Pivete

Leilane caminhava por uma das ruas do bairro da Boa Vista chegando à outra artéria no vizinho bairro de Santo Amaro. Já avistara o muro branco do cemitério, trajeto perigoso, sobretudo para uma mulher àquela hora da manhã, mas não havia jeito a dar. Desfrutando do lugar calmo e arborizado, cheira-colas, trombadinhas e malandros em geral faziam daquele trecho o seu território. A bolsa explodia sob o braço direito enquanto ela apelava a todos os santos pra não ser percebida, afinal teria que passar por ali diariamente e faltavam apenas mais duas quadras para que chegasse ao seu destino, quando, de repente sentiu um toque no braço. Todo o seu corpo gelou. Há muito custo olhou para trás minimizando o terror que somente seu coração registrara num disparo de batidas descontroladas.

- Tia, me paga uma coca!

- Garoto, não tenho dinheiro aqui, mas vamos ali naquele bar onde tenho conta.

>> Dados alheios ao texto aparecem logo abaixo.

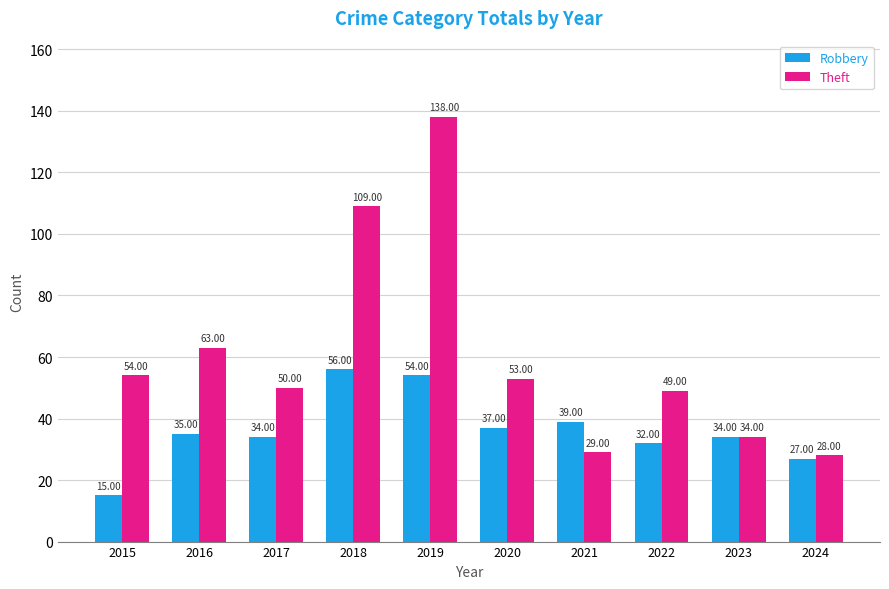

Count the number of data series in this chart.

2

Inventou a estória na hora falando de uma só vez. Atravessaram a rua, entraram no bar, e ela, quase automaticamente mandou que o servissem solicitando ao surpreso atendente que pusesse na sua conta.

- Não quis abrir minha bolsa na rua e inventei ter conta aqui. Agora posso te pagar (falou num recanto com o garçom que desfazia a cara de pasmaceira). Enquanto retomava o seu caminho já temia antecipadamente por aquela nova rotina.

O muro do cemitério resplandecia intermitente entre as sombras das árvores anunciando o retorno ao calvário do reino da malandragem. Três deles atravessaram a rua em sua direção. (Dessa eu não escapo – pensou – quase optando por uma infrutífera corrida). Um bracinho esquálido se interpôs entre ela e os malas que já estavam à beira da calçada.

- Ela é minha amiga, deixa comigo aqui parceirada.

- Eles vinham lhe vendo esses dias. É bom a senhora se ligar que eu posso não tá por aqui toda vez, moça.

Porém, nos dias que se seguiram, “Pivete” sempre estava. Na semana seguinte, entre um lanche juntos no bar e uma ida até perto do trabalho e também no retorno até perto do prédio, ele sempre a acompanhava. Certo dia Leilane sentiu um cheiro mais intenso.

- Olha menino, hoje você vai subir e tomar um banho! Estás fedendo demais.

Não era um compromisso nem uma amizade. Parecia mais uma cumplicidade circunstancial. Passara-se alguns meses sem que essa rotina fosse alterada até certa noite quando Leilane fora tomar um sorvete nas vizinhanças de sua residência.

- Pivete? Que é que você tá fazendo aí? - O garoto, já há algum tempo deslocara para aquela região a sua frequência de andarilho mirim. Leilane percebera e chegou a pensar ter tido alguma influência na migração.

- Nada Tia – respondeu.

- Queres um sorvete?

- Comi umas coisa aí que uma veia me deu...

- Velha não! Uma “senhora” lhe deu.

- Tá, uma senhora...

- Quer sorvete?

- Quero.

- Qual sabor?

- Morango e coco.

Leilane voltou pra sua mesa, onde conversava animadamente com colegas de faculdade quando um barulho seco fez todos pararem. O tempo em que se recobrariam não permitiu reação. Quebrando o clima Leilane levantou da cadeira e foi até a esquina onde deixara Pivete tomando sorvete três minutos antes. Ele jazia deitado no asfalto da Rua Dom Bosco com o sorvete espalhado sobre um ombro e um fio de sangue sobre o outro.